Ein Erdbeben erfasst die Futures-Zocker, Hedgefonds und ALGO-Programmierer in Chicago und New York. Im ersten Fall dieser Art wurde jetzt ein sogenannter „Spoofing„-Betrüger in Chicago in 6 Fällen verurteilt, die maximale Haftstrafe wird sich auf bis zu 210 Jahre belaufen.

Spoofing Betrüger verurteilt Tradingraum Beispielfoto
Ein Banken-Tradingraum (Beispielbild). Foto : Banco Carregosa / Wikipedia / Public Domain

Michael Coscia, ein 53jähriger sogenannter Heavy-Trader, der mit großen Stückzahlen vorwiegend Rohstoff-Futures (Warenterminkontrakte) handelte, hat über seine Tradingfirma „Panther Energy Trading“ massiv Kurse manipuliert über das sogenannte Spoofing, gegen das erst seit Kurzem eine rechtliche Handhabe in den USA existiert – deswegen sorgt dieser als erster verhandelter Fall in der Branche als Präzedenzfall jetzt für großes Aufsehen. Es ging im Verfahren um 6 exemplarische Fälle von Trades in Gold, Euro, Sojabohnenmehl, Sojabohnenöl, Britisches Pfund und Kupfer. Bei diesen 6 Trades machte Coscia zwar nur 1.070 US-Dollar Gewinn, er führte insgesamt aber tausende solcher Transaktionen durch.

Was ein „Spoofing“-Betrüger genau macht

Was genau sein Betrug war? Spoofing bedeutet, dass man durch das Setzen sogenannter Fake-Orders die anderen Marktteilnehmer täuscht. Will man alle anderen z.B. glauben lassen, dass im Orderbuch für einen Futures-Kontrakt ein extrem großer Kaufauftrag vorhanden ist und somit ein großer Kaufdruck bevorsteht, setzt man eine großvolumige Kauforder. Da man beim Spoofing aber gar nicht vor hat diese große Order auszulösen, bastelt man sich einen Algorithmus (Computerprogramm), das Millisekunden vor der Ausführung die Order wieder löscht. Die anderen Marktteilnehmer sind im Glauben auf einen bevorstehenden steigenden Markt aber auch eingestiegen und drücken den Kurs kurzzeitig hoch.
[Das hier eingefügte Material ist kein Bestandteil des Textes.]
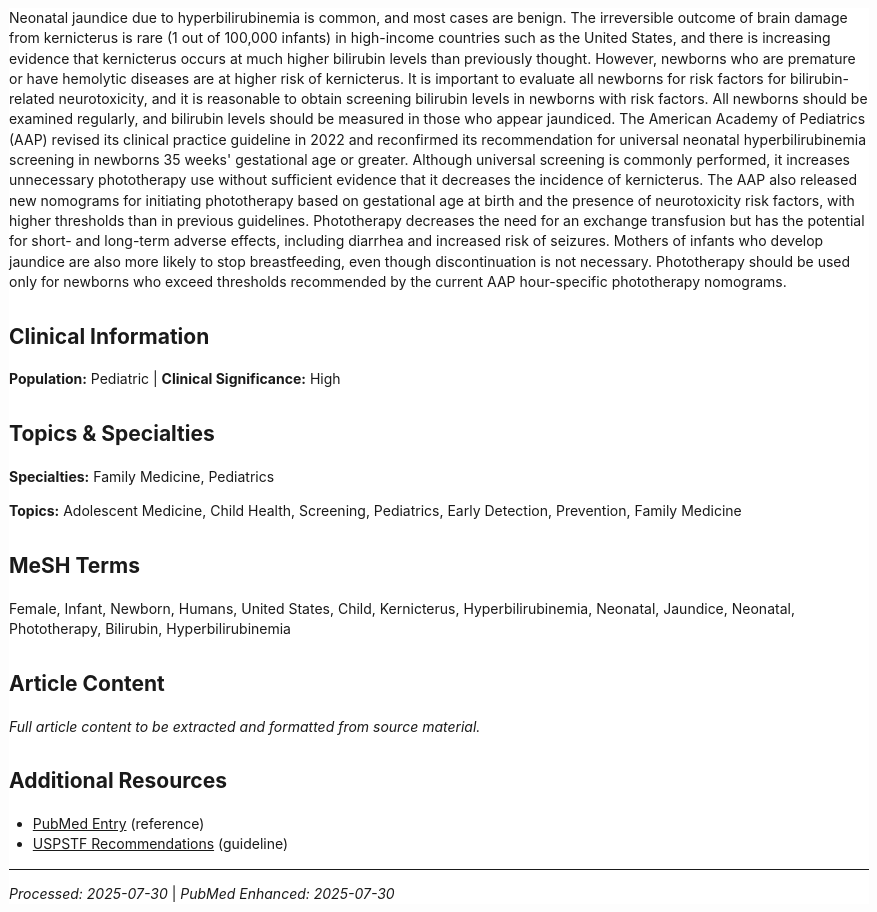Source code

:Neonatal jaundice due to hyperbilirubinemia is common, and most cases are benign. The irreversible outcome of brain damage from kernicterus is rare (1 out of 100,000 infants) in high-income countries such as the United States, and there is increasing evidence that kernicterus occurs at much higher bilirubin levels than previously thought. However, newborns who are premature or have hemolytic diseases are at higher risk of kernicterus. It is important to evaluate all newborns for risk factors for bilirubin-related neurotoxicity, and it is reasonable to obtain screening bilirubin levels in newborns with risk factors. All newborns should be examined regularly, and bilirubin levels should be measured in those who appear jaundiced. The American Academy of Pediatrics (AAP) revised its clinical practice guideline in 2022 and reconfirmed its recommendation for universal neonatal hyperbilirubinemia screening in newborns 35 weeks' gestational age or greater. Although universal screening is commonly performed, it increases unnecessary phototherapy use without sufficient evidence that it decreases the incidence of kernicterus. The AAP also released new nomograms for initiating phototherapy based on gestational age at birth and the presence of neurotoxicity risk factors, with higher thresholds than in previous guidelines. Phototherapy decreases the need for an exchange transfusion but has the potential for short- and long-term adverse effects, including diarrhea and increased risk of seizures. Mothers of infants who develop jaundice are also more likely to stop breastfeeding, even though discontinuation is not necessary. Phototherapy should be used only for newborns who exceed thresholds recommended by the current AAP hour-specific phototherapy nomograms.

## Clinical Information

**Population:** Pediatric | **Clinical Significance:** High

## Topics & Specialties

**Specialties:** Family Medicine, Pediatrics

**Topics:** Adolescent Medicine, Child Health, Screening, Pediatrics, Early Detection, Prevention, Family Medicine

## MeSH Terms

Female, Infant, Newborn, Humans, United States, Child, Kernicterus, Hyperbilirubinemia, Neonatal, Jaundice, Neonatal, Phototherapy, Bilirubin, Hyperbilirubinemia

## Article Content

*Full article content to be extracted and formatted from source material.*

## Additional Resources

- [PubMed Entry](https://pubmed.ncbi.nlm.nih.gov/37192079/) (reference)
- [USPSTF Recommendations](https://www.uspreventiveservicestaskforce.org/) (guideline)

---

*Processed: 2025-07-30* | *PubMed Enhanced: 2025-07-30*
Der Spoofer hat vorher aber schon im Orderbuch auf einem höheren Niveau auf der Verkaufsseite eine kleinere dem Markt angemessene Verkaufsorder platziert. Durch die von den anderen Tradern real getätigten Käufe wird seine Verkaufsorder auch real ausgelöst. Dadurch, dass seine ursprüngliche betrügerische Kauforder nicht ausgelöst wurde, fehlt aber auf der Kaufseite plötzlich der nachhaltige Kaufdruck. Nach der Ausführung seines Verkaufs fällt der Kurs wieder, wodurch der Betrüger beim Spoofing einen Gewinn erzielt. Dieser Vorgang bringt dem Betrüger pro betrügerischer Transaktion jedes Mal nur relativ kleine Gewinne ein, da es hier um einzelne Ticks an Kursdifferenzen geht – daher muss sein Algorithmus diese Vorgänge ständig wiederholen, damit sich nach und nach ein Gewinn anhäuft, der „die Mühe auch wert ist.“ Ein Programmierer aus Coscia´s Firma gab zu für ihn Algorithmen programmiert zu haben, die genau diese Art von großen Fake-Orders erzeugten, sie Millisekunden vor ihrer Ausführung wieder gelöscht wurden, nur um den anderen Marktteilnehmern einen Kauf- oder Verkaufsdruck vorzutäuschen.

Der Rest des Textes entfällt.